Wallace--I moved your threat to 'tools'

Here is the difference in a nutshell----drill driver just spins forward and reverse---with a variable speed control.
Perfect for drilling holes and driving most screws---add a magnetic bit holder for ease of use.

Impact gun not only spins but slams as it turns---ideal for breaking a stuck nut or screw loose.

Also handy for driving screws into very hard wood.

A tool nut(expert) will be along to give you a technical description.

Play with both----the impact is nice to have but I think the standard drill will get more use.


----------



## Doc Holliday (Mar 12, 2011)

Wallace Jeong said:


> I went to Home Depot and asked those experts what is the difference between those two tools and when do you one over the other. No one there can give an straight answer. Can you guys give me an answer to this question?


 
I bought the exact same set maybe two months ago. I already have the 18v li-ion hammer/driver lxt drill and flashlight kit.

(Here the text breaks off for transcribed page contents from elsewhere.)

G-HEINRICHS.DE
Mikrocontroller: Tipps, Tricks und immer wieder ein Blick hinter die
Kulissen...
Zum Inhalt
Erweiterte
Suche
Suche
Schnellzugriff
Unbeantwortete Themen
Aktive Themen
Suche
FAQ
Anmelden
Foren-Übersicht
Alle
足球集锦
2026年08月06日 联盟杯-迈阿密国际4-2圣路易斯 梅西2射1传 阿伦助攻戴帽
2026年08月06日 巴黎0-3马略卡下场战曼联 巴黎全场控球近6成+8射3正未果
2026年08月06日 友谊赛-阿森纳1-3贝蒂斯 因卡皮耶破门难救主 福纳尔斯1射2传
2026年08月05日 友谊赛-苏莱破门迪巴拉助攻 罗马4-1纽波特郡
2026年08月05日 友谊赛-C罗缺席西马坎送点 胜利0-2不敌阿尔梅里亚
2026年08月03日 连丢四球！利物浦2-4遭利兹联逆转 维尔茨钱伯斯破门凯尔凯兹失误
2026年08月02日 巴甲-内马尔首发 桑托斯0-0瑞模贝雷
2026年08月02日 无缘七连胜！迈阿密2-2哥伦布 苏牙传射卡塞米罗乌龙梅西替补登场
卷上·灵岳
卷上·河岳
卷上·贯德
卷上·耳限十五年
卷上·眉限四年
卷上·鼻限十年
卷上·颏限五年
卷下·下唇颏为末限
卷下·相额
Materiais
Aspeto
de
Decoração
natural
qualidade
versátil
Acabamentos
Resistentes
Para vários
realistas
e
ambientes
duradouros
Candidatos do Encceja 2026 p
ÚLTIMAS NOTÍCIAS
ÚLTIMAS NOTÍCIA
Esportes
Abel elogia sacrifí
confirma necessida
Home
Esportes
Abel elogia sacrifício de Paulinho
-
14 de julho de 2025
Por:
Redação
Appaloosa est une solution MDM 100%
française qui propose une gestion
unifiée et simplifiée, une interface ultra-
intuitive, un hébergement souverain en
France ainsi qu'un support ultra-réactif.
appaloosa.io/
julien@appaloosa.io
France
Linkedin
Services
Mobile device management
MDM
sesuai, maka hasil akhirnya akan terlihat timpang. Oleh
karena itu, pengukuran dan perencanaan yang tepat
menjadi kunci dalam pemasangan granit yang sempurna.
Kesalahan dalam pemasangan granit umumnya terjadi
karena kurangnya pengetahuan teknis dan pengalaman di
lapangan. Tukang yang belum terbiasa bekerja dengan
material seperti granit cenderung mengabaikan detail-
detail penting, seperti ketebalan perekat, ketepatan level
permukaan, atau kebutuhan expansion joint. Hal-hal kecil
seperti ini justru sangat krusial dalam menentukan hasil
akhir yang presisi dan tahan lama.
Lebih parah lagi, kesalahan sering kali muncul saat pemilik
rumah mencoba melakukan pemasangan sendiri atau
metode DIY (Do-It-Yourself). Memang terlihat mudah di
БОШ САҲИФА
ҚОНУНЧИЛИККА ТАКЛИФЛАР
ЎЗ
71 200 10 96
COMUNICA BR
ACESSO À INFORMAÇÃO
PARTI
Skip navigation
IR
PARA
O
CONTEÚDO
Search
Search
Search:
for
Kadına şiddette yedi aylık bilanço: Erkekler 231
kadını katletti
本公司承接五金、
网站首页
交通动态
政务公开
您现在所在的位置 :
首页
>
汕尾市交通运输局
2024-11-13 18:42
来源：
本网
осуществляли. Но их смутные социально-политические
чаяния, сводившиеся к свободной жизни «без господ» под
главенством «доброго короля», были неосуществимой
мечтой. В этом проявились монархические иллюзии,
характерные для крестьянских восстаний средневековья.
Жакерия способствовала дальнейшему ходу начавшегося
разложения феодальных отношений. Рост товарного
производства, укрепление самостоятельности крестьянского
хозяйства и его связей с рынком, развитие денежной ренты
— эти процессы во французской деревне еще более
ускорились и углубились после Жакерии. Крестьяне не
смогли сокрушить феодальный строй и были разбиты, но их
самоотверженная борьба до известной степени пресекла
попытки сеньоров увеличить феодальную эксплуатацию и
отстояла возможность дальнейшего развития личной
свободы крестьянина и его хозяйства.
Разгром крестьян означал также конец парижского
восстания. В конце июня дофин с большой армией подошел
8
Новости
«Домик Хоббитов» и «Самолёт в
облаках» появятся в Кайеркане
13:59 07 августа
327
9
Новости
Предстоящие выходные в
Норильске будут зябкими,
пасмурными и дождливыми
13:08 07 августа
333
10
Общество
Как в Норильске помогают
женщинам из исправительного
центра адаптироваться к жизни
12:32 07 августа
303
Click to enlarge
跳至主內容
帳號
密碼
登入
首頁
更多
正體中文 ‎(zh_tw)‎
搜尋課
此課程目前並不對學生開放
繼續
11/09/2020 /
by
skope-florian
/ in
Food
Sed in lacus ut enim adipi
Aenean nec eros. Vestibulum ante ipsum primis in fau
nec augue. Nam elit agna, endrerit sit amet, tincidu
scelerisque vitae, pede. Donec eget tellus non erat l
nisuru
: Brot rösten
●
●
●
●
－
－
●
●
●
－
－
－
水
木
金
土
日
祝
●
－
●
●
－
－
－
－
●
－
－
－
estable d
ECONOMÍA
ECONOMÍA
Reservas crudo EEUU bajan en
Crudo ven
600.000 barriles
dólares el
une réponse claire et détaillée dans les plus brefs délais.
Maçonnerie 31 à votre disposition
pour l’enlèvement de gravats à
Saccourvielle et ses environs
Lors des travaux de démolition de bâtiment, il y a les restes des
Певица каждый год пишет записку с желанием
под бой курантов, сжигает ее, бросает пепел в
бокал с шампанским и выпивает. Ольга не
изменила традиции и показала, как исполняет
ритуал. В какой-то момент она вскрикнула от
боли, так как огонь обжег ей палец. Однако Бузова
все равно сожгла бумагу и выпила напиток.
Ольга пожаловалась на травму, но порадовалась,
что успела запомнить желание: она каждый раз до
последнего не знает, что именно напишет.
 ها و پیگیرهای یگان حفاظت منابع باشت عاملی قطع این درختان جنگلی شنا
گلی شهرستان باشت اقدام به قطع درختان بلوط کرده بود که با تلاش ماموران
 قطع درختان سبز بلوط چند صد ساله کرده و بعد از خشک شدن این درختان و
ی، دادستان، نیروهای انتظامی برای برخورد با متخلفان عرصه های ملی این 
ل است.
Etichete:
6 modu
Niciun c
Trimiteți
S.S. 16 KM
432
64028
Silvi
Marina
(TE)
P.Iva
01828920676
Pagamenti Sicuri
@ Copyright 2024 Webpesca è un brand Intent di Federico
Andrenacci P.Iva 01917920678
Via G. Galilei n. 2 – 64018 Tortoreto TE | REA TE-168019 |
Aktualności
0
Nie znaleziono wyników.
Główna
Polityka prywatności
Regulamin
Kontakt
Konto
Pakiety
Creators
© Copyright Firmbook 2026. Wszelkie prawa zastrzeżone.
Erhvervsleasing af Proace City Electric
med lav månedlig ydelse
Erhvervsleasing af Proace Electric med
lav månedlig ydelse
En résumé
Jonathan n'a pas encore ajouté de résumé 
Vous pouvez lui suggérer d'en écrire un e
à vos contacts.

The driver drill from this new set I only pull out when I need to drill a masonry anchor or attach my plenum hole cutter, when a bit needs to be grabbed.

I use chucks for my impact which the impact has the quick release just for these chucks, 1/4" and 5/16" mainly, and use it first and foremost everyday, all day.

The older lxt hammer drill I hardly ever use any longer, only for seriously stubborn walls or concrete as it is the strongest, equipped with the most torque and it has the hammer capability.

I think that whichever you use you'll be more than satisfied with those drills.


----------



## Mr Chips (Mar 23, 2008)

my impact is my "go to" driver. I only use the drill/driver for drilling holes ( maily because it has a chuck and the majority of the bits I own are round shanked)


----------



## mbryan (Apr 10, 2011)

Once you get over the noise the impact makes it wil be your go too tool. Hardly ever use drills. What models you looking at?


----------



## scyarch (Oct 20, 2011)

Sooooo it's kind of been explained- the differences, but here's my 2 cents..

Drill- Basically meant for its name. Drilling holes. It's chuck is adjustable and can fit drill bits of all sizes for the most part, usually up to about 1/2" bits (you are normally limited with the impact to about 1/4" as well as needing specialized bits). You can also get 1/4" hex adapters to plug in phillips/torx/other bits for driving screws if you'd like.

Impact Driver- As oh'mike said, it slams as it spins although not in the way you might think. It doesn't slam like a hammer would but slams in the direction of a spin. The easiest way to think about how it works is if you look at a ratcheting socket wrench. 

Now the more detailed explanation- if you were to try and screw a lag bolt in something with a drill- it's basically brute force as if you took a bolt driver and tried to twist the screw in, without stopping (think, hold the bolt driver and walk in circles around it. If you were to use an impact driver... it's more of taking a socket wrench as well as a hammer and tapping the wrench repeatedly with the hammer. A significantly easier task as far as the amount of force that translates through the tool into your arms. 

Hopefully this kind of helps clarify any residual questions you might have. Suffice it to say, an impact driver generates a LOT more force in-pounds than a drill is capable of with significantly less effort on the part of your wrist. It's generally used to drive screws and bolts, and the longer the screw, the bigger the bolt, the better the tool works. I've actually burned out a drill trying to drive some lag bolts once while installing some security screens because the drill wasn't able to take the constant strain of screwing where the impact basically ratchets at thousands of revolutions a minute, reducing the constant strain on the driver. So just use it to drive screws. The drill is used to drill and only to drill from now on. For one thing- because the revolutions are so obscene on most impact drivers, it's scary fast to use a drill on one and thus also pretty unsafe if you can't control your speed that well and if you are working on delicate materials. A drill works best for that application.

Sorry for the slightly long winded, possibly incoherent explanation. I'm much more visual and could probably have cleared this up visually in like 3 minutes tops to the point that you could teach someone else, rather than spend a good 20 trying to figure out the easiest way to try and explain this through text  Hope it helps!


----------



## itin1200 (Oct 10, 2009)

I'll add a couple cents here. 

You will come to LOVE the impact driver! It is definitely my "go to" tool for driving screws and lags. The impact force is with the rotation of the bit-think of it as a small hammer hitting the bit in the same direction as the spin of the bit. This takes the pressure off of your wrist while driving lag screws.

This differs from a hammer drill, which pounds in and out as the bit is turning, perpendicular to the spin of the bit. 

The Makita tools are pretty nice and the batteries last for a long time on a single charge.


----------